▶ **EXERCISE**
Omitting all pictures, copy word for word the lines from the line containing "nose: (190, 73)" through the final line of the entries.

*** DATA SUPPLIED Section Begins ***

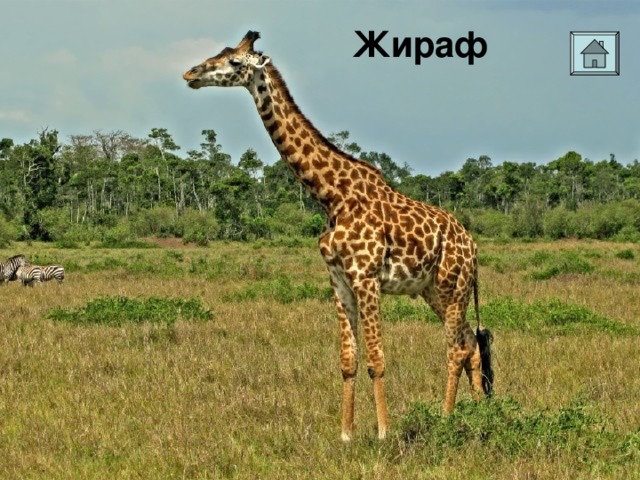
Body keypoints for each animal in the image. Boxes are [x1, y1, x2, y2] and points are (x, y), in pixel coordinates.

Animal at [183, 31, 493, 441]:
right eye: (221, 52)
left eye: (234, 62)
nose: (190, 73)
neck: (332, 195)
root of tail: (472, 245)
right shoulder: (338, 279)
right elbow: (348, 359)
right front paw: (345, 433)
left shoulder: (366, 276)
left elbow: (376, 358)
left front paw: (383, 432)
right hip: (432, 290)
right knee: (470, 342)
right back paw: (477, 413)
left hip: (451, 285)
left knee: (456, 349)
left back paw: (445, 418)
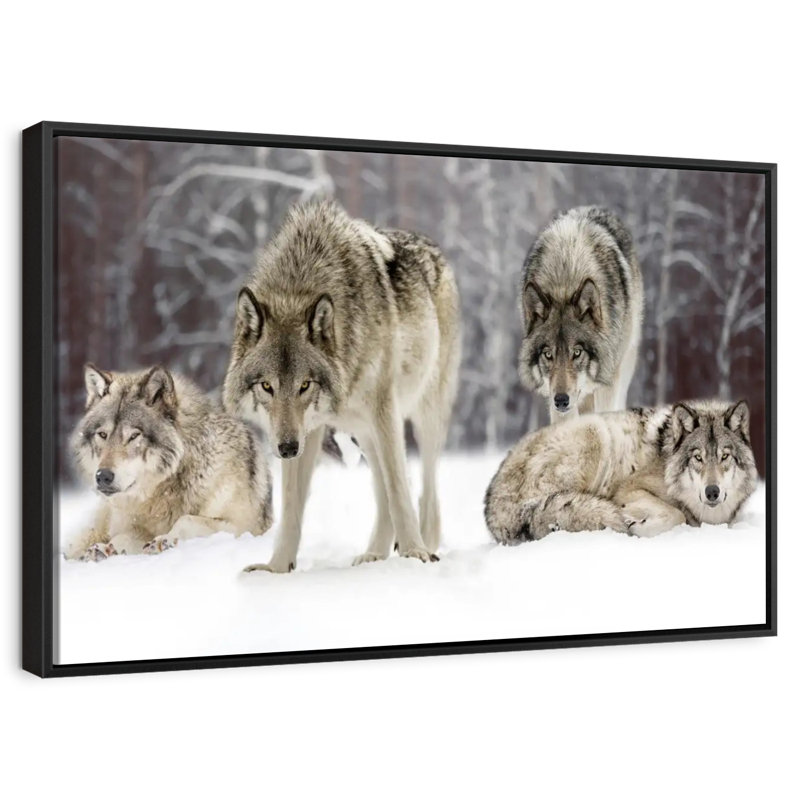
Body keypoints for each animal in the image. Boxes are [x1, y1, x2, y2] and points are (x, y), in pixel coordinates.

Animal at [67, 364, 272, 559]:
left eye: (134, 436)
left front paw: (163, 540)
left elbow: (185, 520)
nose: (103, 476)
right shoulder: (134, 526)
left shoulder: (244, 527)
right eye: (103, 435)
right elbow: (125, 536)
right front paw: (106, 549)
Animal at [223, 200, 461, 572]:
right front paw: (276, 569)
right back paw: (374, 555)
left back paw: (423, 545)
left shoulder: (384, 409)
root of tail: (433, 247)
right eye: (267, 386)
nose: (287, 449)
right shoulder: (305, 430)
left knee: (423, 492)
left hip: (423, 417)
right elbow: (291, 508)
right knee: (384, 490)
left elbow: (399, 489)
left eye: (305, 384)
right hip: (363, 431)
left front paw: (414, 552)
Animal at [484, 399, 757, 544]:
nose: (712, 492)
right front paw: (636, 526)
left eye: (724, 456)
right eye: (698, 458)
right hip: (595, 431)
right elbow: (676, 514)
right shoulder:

*** DATA SUPPLIED Section Ends ***

▶ **ANSWER SPACE**
nose: (190, 73)
neck: (332, 195)
root of tail: (472, 245)
right shoulder: (338, 279)
right elbow: (348, 359)
right front paw: (345, 433)
left shoulder: (366, 276)
left elbow: (376, 358)
left front paw: (383, 432)
right hip: (432, 290)
right knee: (470, 342)
right back paw: (477, 413)
left hip: (451, 285)
left knee: (456, 349)
left back paw: (445, 418)
Body keypoints for each animal in the image. Boxes are [x1, y1, x2, y2] and points are (x, y), in pixel coordinates.

Animal at [67, 364, 272, 559]:
left eye: (134, 436)
left front paw: (163, 540)
left elbow: (185, 520)
nose: (103, 476)
right shoulder: (134, 526)
left shoulder: (244, 527)
right eye: (103, 435)
right elbow: (125, 536)
right front paw: (106, 549)
Animal at [223, 200, 461, 572]:
right front paw: (276, 569)
right back paw: (374, 555)
left back paw: (423, 545)
left shoulder: (384, 409)
root of tail: (433, 247)
right eye: (267, 386)
nose: (287, 449)
right shoulder: (305, 430)
left knee: (423, 492)
left hip: (423, 417)
right elbow: (291, 508)
right knee: (384, 490)
left elbow: (399, 489)
left eye: (305, 384)
right hip: (363, 431)
left front paw: (414, 552)
Animal at [484, 399, 757, 544]:
nose: (712, 492)
right front paw: (636, 526)
left eye: (724, 456)
right eye: (698, 458)
right hip: (595, 431)
right elbow: (676, 514)
right shoulder:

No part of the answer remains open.